## Obiettivo
Nell'estratto della pagina sul lavoro domestico, quale tasso di irregolarità viene indicato per il settore domestico?

## Estratto della pagina
--*--

Ebbene, il settore vale oltre un punto di Pil, ovvero oltre 20 miliardi, e nel 2021 ha fatto risparmiare allo Stato circa 10 miliardi sull’assistenza agli anziani. A precisarlo è il IV Rapporto annuale sul lavoro domestico dell’associazione Domina, che sempre nel 2021 ha rilevato la presenza di quasi 1 milione di lavoratori domestici, che diventano 2 milioni se si contano anche quelli irregolari. Per la maggior parte si tratta di stranieri, tuttavia la componente italiana risulta in crescita e, sorpresa, anche l’età media di colf e badanti si sta abbassando. Il mestiere della colf adesso infatti fa gola anche ai più giovani. Spiega Lorenzo Gasparrini, segretario generale di Domina: «In Italia il lavoro domestico rappresenta non solo una necessità per le famiglie ma anche, specialmente nei momenti di crisi economica, un’opportunità di lavoro per i giovani. Gli ultimi anni sono stati caratterizzati dall’aumento di giovani nel lavoro domestico. Non si tratta solo di stranieri, ma anche di italiani che in questo settore trovano un ingresso nel mondo del lavoro».  Nel dettaglio, alla fine del 2021 i lavoratori domestici regolari erano oltre 960mila, in aumento rispetto all’anno precedente per effetto della sanatoria avviata nel 2020. Le domande di sanatoria per il lavoro domestico e l’agricoltura alla fine dello scorso anno hanno sfiorato quota 207mila, di cui oltre la metà accolte. Nonostante questo, il settore domestico resta nettamente al comando della triste classifica dei settori per tasso di irregolarità, a quota 52,3% contro una media nazionale del 12%.

--*--

## Informazioni estratte

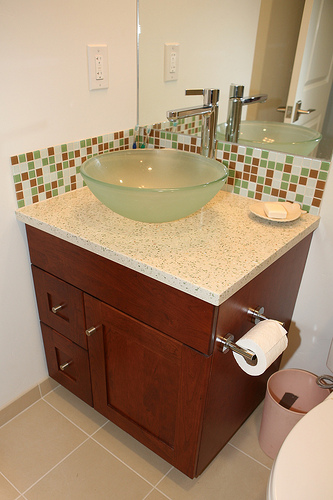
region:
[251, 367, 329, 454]
a pink wastepaper basket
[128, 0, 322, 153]
a bathroom mirror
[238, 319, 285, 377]
roll of toilet paper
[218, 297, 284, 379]
toilet paper and chrome dispenser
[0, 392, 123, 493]
tiled floor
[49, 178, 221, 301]
granite covered vanity countertop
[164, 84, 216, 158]
chrome water faucet and handle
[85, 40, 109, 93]
rectangular electrical outlet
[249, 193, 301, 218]
bar of soap in dish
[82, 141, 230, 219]
a glass bathroom sink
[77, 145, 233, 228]
Glass bowl sink sitting on vanity.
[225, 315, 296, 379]
Toilet paper mounted on side of vanity.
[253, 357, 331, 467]
Pink trash can between vanity and toilet.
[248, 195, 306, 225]
Soap sitting in dish on vanity.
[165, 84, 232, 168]
Faucet over glass bowl sink.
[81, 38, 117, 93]
Electrical outlet on wall.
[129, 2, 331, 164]
Mirror above marble top vanity.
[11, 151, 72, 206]
White, green and brown tile back splash around vanity.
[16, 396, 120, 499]
A beige tiled floor.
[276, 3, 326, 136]
Reflection of bathroom door in mirror.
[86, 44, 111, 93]
Electrical outlet on the side wall.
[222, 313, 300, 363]
Toilet paper roll mounted on the brown wood.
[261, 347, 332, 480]
Peach trash can on the side of the toilet.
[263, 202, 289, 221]
Bar of soap on the dish.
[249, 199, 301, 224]
Dish the bar of soap is placed on.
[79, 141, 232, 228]
Bowl used as a sink.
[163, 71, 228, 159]
Faucet attached to the mirror.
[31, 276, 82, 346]
Top drawer on the left side of the cabinet.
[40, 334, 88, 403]
Bottom drawer on the left side of the cabinet.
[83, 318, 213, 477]
Door in the center of the cabinet.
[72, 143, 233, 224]
A bowl is sitting on a bathroom sink.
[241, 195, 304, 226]
A bar of soap is sitting in a soap-dish.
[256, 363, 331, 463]
A wastebasket is sitting on the floor.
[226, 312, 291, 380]
A roll of toilet paper is next to the toilet.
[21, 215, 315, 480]
The color of the sinks base is red.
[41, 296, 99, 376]
Three silver knobs are on the base of the sink.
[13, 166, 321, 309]
The top of the sink is speckled.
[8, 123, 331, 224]
The back-splash's color is red, green, and white.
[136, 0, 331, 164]
A mirror is behind the sink.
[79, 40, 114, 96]
An outlet is next to the sink.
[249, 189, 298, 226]
small dish with bar of soap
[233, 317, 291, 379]
toilet paper on roll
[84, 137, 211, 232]
bowl sink on counter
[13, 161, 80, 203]
tiled border around sink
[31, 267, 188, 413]
front of cabinet with doors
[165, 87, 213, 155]
silver water faucet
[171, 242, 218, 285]
marble sink countertop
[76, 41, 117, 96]
electric outlet on wall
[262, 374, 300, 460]
pink garbage can on floor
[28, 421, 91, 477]
tan tile on floor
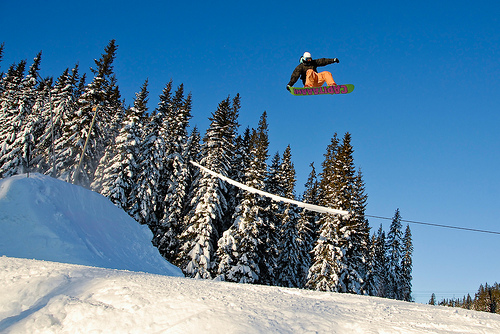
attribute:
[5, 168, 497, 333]
snow — white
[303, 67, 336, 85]
pant — orange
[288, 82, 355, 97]
drsnowboard — green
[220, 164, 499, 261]
powerline — black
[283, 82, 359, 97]
snowboard — green, pink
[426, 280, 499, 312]
tree group — green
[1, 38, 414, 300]
tree group — green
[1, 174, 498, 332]
white snow — deep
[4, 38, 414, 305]
trees — evergreen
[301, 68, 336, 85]
pants — orange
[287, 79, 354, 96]
snowboard — flying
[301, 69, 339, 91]
snow pants — orange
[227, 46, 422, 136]
snowboard — green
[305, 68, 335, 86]
pants — orange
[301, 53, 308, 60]
hat — white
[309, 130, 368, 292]
tree — tall, pine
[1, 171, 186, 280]
snowbank — piled up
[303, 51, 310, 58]
helmet — white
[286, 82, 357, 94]
snowboard — red, green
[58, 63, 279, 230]
tree — pine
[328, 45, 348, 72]
glove — black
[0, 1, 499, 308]
sky — clear, blue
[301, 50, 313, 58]
helmet — white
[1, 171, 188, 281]
hill — small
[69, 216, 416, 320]
snow — lots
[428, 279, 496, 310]
trees — bare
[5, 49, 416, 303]
tree — pine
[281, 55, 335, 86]
jacket — black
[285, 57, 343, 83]
jacket — Black  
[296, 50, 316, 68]
head — person's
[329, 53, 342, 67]
hand — person's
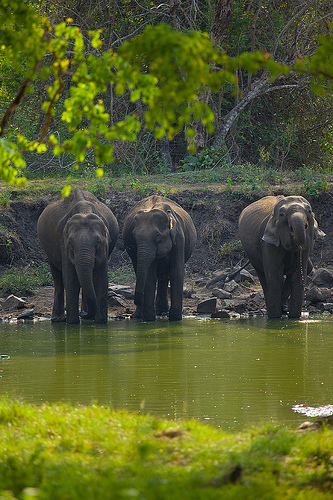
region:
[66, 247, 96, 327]
The trunk of the elephant on the left.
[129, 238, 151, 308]
The trunk of the elephant in the middle.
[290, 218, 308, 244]
The trunk of the elephant on the right.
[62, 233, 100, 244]
The eyes of the elephant on the left.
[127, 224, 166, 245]
The eyes of the elephant in the middle.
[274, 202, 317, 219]
The eyes of the elephant on the right.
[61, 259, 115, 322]
The front legs of the elephant on the left.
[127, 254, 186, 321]
The front legs of the elephant in the middle.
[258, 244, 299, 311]
The front legs of the elephant on the right.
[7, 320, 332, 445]
The water in front of the elephants.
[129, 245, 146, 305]
trunk on the elephant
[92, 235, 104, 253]
an eye on the elephant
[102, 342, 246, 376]
green water in pond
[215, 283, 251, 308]
several gray rocks by pond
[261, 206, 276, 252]
portion of elephant's ear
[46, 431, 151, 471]
patch of green grass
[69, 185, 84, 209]
part of the elephant's back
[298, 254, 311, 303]
water coming from trunk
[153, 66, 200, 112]
leaves on tree branches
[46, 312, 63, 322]
back foot of elephant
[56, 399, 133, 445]
sunlight shining on the grass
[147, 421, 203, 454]
patch of mud poking through the grass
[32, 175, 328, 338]
trio of elephants on the riverbank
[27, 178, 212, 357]
elephants getting a drink of water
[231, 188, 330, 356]
elephant drinking water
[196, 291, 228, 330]
rocks on the riverbank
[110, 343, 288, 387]
sun shining at the water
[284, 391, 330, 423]
ripples in the river water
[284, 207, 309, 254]
trunk drinking water from the river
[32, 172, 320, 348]
elephants walking into the water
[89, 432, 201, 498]
The grass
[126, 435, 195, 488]
The grass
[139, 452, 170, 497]
The grass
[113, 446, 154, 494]
The grass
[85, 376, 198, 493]
The grass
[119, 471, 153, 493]
The grass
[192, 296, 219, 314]
Rock on a shore line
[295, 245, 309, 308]
Water dripping from an elephant's mouth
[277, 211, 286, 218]
Black eye of an elephant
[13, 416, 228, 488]
Green grass on a shoreline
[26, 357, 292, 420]
Calm water in a river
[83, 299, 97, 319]
Wet trunk of an elephant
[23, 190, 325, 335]
Three elephants at a water's edge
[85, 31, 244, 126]
Green leaves on a tree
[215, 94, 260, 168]
Tree trunk in a forest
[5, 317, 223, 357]
Shadows in a river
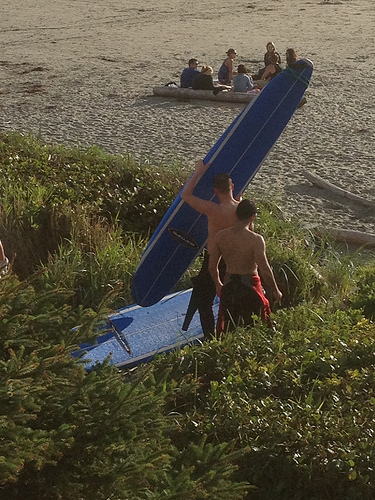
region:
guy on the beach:
[182, 49, 199, 83]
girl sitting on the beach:
[197, 62, 216, 96]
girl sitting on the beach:
[262, 40, 278, 62]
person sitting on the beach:
[232, 60, 248, 94]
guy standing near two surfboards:
[210, 204, 280, 327]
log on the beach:
[151, 78, 237, 109]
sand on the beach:
[54, 46, 108, 107]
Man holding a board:
[125, 48, 322, 347]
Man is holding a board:
[128, 55, 318, 345]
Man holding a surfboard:
[126, 55, 320, 349]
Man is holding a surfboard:
[124, 54, 320, 349]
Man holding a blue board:
[125, 51, 322, 346]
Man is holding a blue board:
[126, 56, 316, 346]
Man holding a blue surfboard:
[124, 54, 324, 342]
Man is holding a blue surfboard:
[117, 54, 319, 354]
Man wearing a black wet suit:
[174, 244, 237, 343]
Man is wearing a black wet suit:
[176, 247, 237, 358]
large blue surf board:
[129, 58, 313, 307]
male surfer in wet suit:
[206, 197, 281, 333]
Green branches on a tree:
[1, 251, 257, 499]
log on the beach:
[150, 84, 307, 107]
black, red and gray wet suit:
[215, 275, 270, 333]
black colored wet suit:
[181, 250, 227, 341]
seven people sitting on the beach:
[179, 41, 296, 90]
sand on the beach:
[1, 1, 374, 249]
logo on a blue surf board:
[167, 226, 197, 249]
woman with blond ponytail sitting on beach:
[190, 66, 225, 91]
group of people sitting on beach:
[164, 40, 316, 110]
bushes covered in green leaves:
[220, 363, 374, 493]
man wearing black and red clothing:
[206, 198, 286, 352]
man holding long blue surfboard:
[118, 58, 326, 346]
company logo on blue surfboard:
[171, 221, 201, 254]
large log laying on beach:
[301, 165, 373, 211]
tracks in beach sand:
[23, 9, 103, 56]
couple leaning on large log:
[150, 56, 223, 104]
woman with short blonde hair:
[220, 40, 237, 78]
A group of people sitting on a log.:
[156, 33, 274, 96]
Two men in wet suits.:
[134, 108, 290, 332]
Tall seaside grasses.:
[102, 385, 342, 481]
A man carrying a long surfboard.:
[145, 110, 238, 221]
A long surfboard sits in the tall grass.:
[40, 305, 179, 373]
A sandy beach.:
[48, 37, 147, 136]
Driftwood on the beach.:
[300, 166, 372, 245]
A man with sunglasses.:
[180, 54, 201, 73]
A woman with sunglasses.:
[219, 43, 239, 69]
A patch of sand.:
[162, 38, 172, 54]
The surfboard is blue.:
[210, 79, 295, 196]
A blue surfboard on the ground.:
[60, 297, 239, 351]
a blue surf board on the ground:
[68, 285, 180, 374]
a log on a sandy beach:
[152, 80, 248, 109]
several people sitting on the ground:
[188, 45, 298, 93]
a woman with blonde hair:
[201, 66, 213, 73]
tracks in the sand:
[64, 93, 190, 148]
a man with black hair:
[235, 194, 255, 218]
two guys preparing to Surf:
[162, 157, 288, 339]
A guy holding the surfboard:
[166, 154, 239, 229]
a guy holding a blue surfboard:
[174, 149, 242, 256]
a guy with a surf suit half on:
[203, 198, 284, 330]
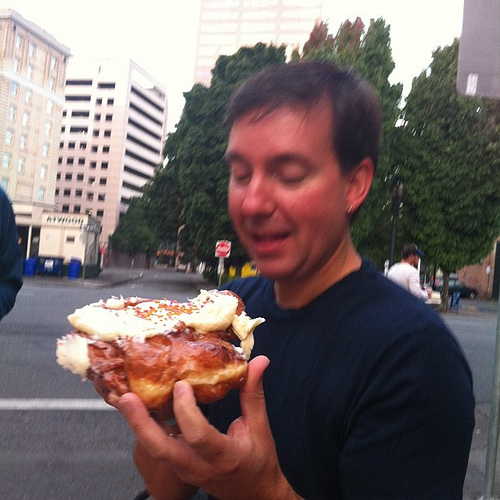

--*--

## Risposta completa
Il 52,3%, contro una media nazionale del 12%.